Before you begin any legal action, you must first determine how the law classifies the unwanted family member: Are they a licensee or are they now a tenant? A family member or friend occupying your home may be considered a tenant regardless of whether a lease was signed or rent was paid. If the family member paid for things like utilities or food, the payment of these expenses can be considered rent. Accordingly, some state laws will treat them as a tenant. To remove them from the premises you will have to file a formal eviction proceeding (known as an unlawful detainer action) as in any other landlord-tenant relationship.

If no form of rent has been paid, many states permit you to simply ask the family member to leave and remove their belongings without any legal proceedings. However, in other states, someone who enters your home and stays with your permission will be classified as a licensee. This status grants the family member more rights than a general guest.

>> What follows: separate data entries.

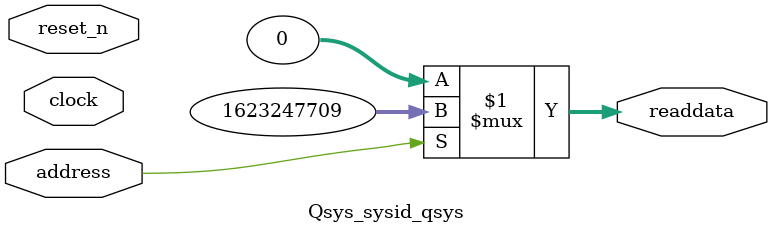
<source format=v>



// synthesis translate_off
`timescale 1ns / 1ps
// synthesis translate_on

// turn off superfluous verilog processor warnings 
// altera message_level Level1 
// altera message_off 10034 10035 10036 10037 10230 10240 10030 

module Qsys_sysid_qsys (
               // inputs:
                address,
                clock,
                reset_n,

               // outputs:
                readdata
             )
;

  output  [ 31: 0] readdata;
  input            address;
  input            clock;
  input            reset_n;

  wire    [ 31: 0] readdata;
  //control_slave, which is an e_avalon_slave
  assign readdata = address ? 1623247709 : 0;

endmodule



</source>
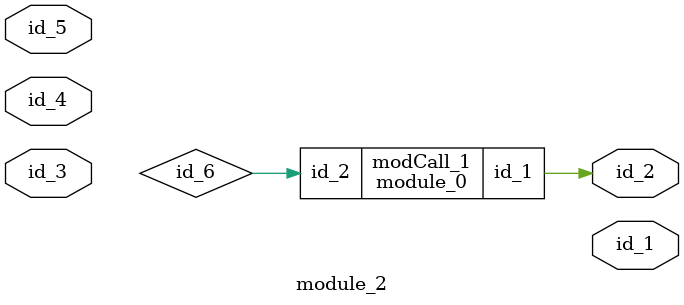
<source format=v>
module module_0 (
    id_1,
    id_2
);
  input wire id_2;
  output wire id_1;
  assign id_1 = id_2;
  assign id_1 = 1;
endmodule
module module_1 (
    id_1,
    id_2,
    id_3,
    id_4,
    id_5,
    id_6
);
  output wire id_6;
  inout wire id_5;
  inout wire id_4;
  inout wire id_3;
  inout wire id_2;
  inout wire id_1;
  wire id_7;
  module_0 modCall_1 (
      id_4,
      id_2
  );
endmodule
module module_2 (
    id_1,
    id_2,
    id_3,
    id_4,
    id_5
);
  inout wire id_5;
  input wire id_4;
  input wire id_3;
  output wire id_2;
  output wire id_1;
  wire id_6;
  module_0 modCall_1 (
      id_2,
      id_6
  );
  assign id_6 = id_6;
endmodule

</source>
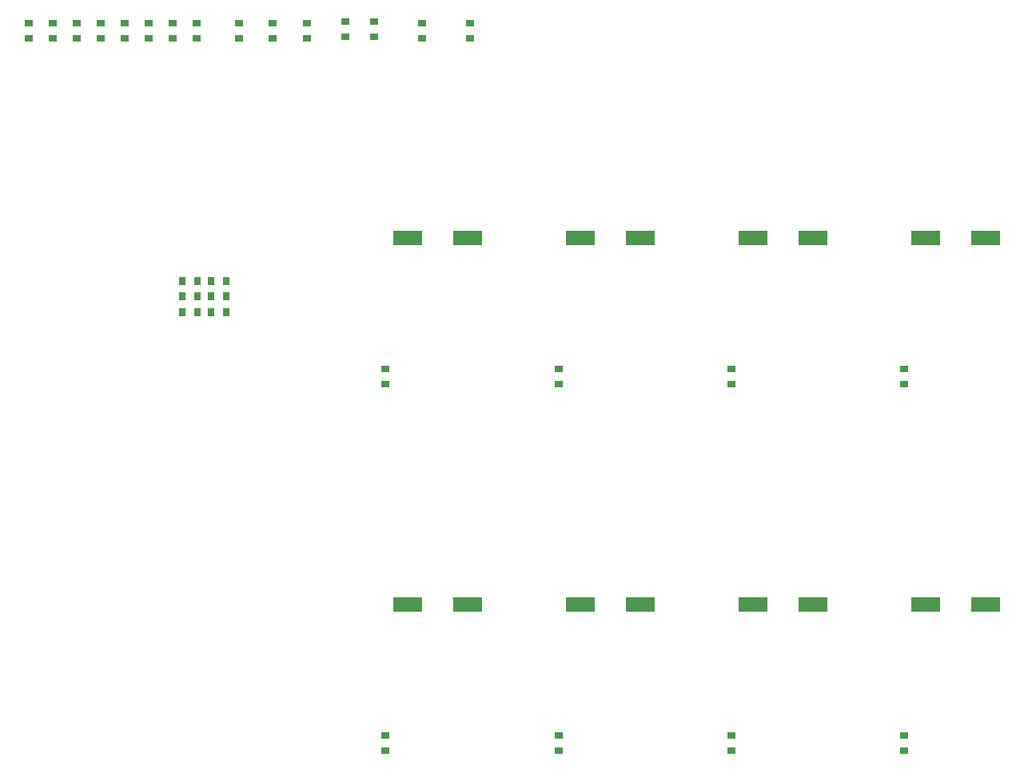
<source format=gbp>
G04*
G04 #@! TF.GenerationSoftware,Altium Limited,Altium Designer,22.3.1 (43)*
G04*
G04 Layer_Color=128*
%FSLAX25Y25*%
%MOIN*%
G70*
G04*
G04 #@! TF.SameCoordinates,DE08D283-0CB9-458E-8042-9F6044BD937B*
G04*
G04*
G04 #@! TF.FilePolarity,Positive*
G04*
G01*
G75*
%ADD16R,0.03740X0.03150*%
%ADD17R,0.03150X0.03740*%
%ADD63R,0.12000X0.06000*%
D16*
X260000Y334350D02*
D03*
Y340650D02*
D03*
X240000Y334350D02*
D03*
Y340650D02*
D03*
X208000Y341150D02*
D03*
Y334850D02*
D03*
X220000Y341150D02*
D03*
Y334850D02*
D03*
X163500Y340650D02*
D03*
Y334350D02*
D03*
X177500Y340650D02*
D03*
Y334350D02*
D03*
X192000Y340650D02*
D03*
Y334350D02*
D03*
X116000Y340650D02*
D03*
Y334350D02*
D03*
X86000Y340650D02*
D03*
Y334350D02*
D03*
X76000Y340650D02*
D03*
Y334350D02*
D03*
X96000Y340650D02*
D03*
Y334350D02*
D03*
X106000Y340650D02*
D03*
Y334350D02*
D03*
X126000Y340650D02*
D03*
Y334350D02*
D03*
X136000Y340650D02*
D03*
Y334350D02*
D03*
X146000Y340650D02*
D03*
Y334350D02*
D03*
X224500Y196150D02*
D03*
Y189850D02*
D03*
X297000Y196150D02*
D03*
Y189850D02*
D03*
X369000Y196150D02*
D03*
Y189850D02*
D03*
X441000Y196150D02*
D03*
Y189850D02*
D03*
X369000Y43150D02*
D03*
Y36850D02*
D03*
X224500Y43150D02*
D03*
Y36850D02*
D03*
X297000Y43150D02*
D03*
Y36850D02*
D03*
X441000Y43150D02*
D03*
Y36850D02*
D03*
D17*
X146150Y220000D02*
D03*
X139850D02*
D03*
X151850Y226500D02*
D03*
X158150D02*
D03*
X146150D02*
D03*
X139850D02*
D03*
X151850Y220000D02*
D03*
X158150D02*
D03*
X146150Y233000D02*
D03*
X139850D02*
D03*
X151850D02*
D03*
X158150D02*
D03*
D63*
X259000Y251000D02*
D03*
X234000D02*
D03*
X306000D02*
D03*
X331000D02*
D03*
X475000D02*
D03*
X450000D02*
D03*
X378000D02*
D03*
X403000D02*
D03*
X259000Y98000D02*
D03*
X234000D02*
D03*
X306000D02*
D03*
X331000D02*
D03*
X475000D02*
D03*
X450000D02*
D03*
X378000D02*
D03*
X403000D02*
D03*
M02*

</source>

To revoke the permission you gave them to remain on your property, you will need to go through the steps of a formal eviction to have them legally removed.

Preparing for Eviction

If your state’s laws classify the family member as a tenant or licensee, your next step is to prepare for an eviction, or unlawful detainer action. Before you can file suit, you must first serve your family member or friend with a notice to vacate (or notice to quit) the premises. This is a more formal way of asking the person to leave your home. The notice must be given before the suit is filed. In some states this notice can be for as little as 3 days prior, in others, as much as 30 days. Each state has its own rules regarding how and when to serve the notice. Be sure to follow all legally required steps. If your family member or friend fails to leave by the requested date, you can then file an eviction petition.

Once you file your petition, you must request an unlawful detainer hearing. This is a short court hearing in which you explain the reason for the eviction and present evidence of the prior notices to vacate. If the judge agrees with you, the judge will issue an order of eviction and a writ of possession (or your state’s equivalent). The order will usually set a vacate date for the family member or friend. If they still refuse to leave in violation of the order, you can then call law enforcement and to have them removed, using physical force if necessary.

Eviction or unlawful detainer actions are not generally complicated lawsuits. However, the rules of tenancy and procedure vary by state. Before jumping into a lawsuit, you should speak with an attorney in your area to learn your state’s rules and local procedures. They can advise you on the correct legal steps required in your jurisdiction. While having an attorney represent you in this type of case is not mandatory, you can avoid more problems by having one. If you fail to comply with all of your state’s eviction procedures you will delay removal of the unwanted guest. You may even find yourself on the receiving end of a lawsuit for unlawful eviction. Remember, follow the law and don’t be tempted to use self-help measures such as changing the locks or physically removing the person yourself.

Protective Order

Finally, if a family member or friend living in your home is abusive and putting you in fear for your safety, the quickest temporary solution under such circumstances is to apply for a protective order from your local family court or criminal court. Depending on the laws in your state, a protective order can exclude the unwanted family member from using the residence for 30 days or for a number of years. Even if a protective order is granted, you should still consider eviction proceedings to remove the unwanted family member permanently.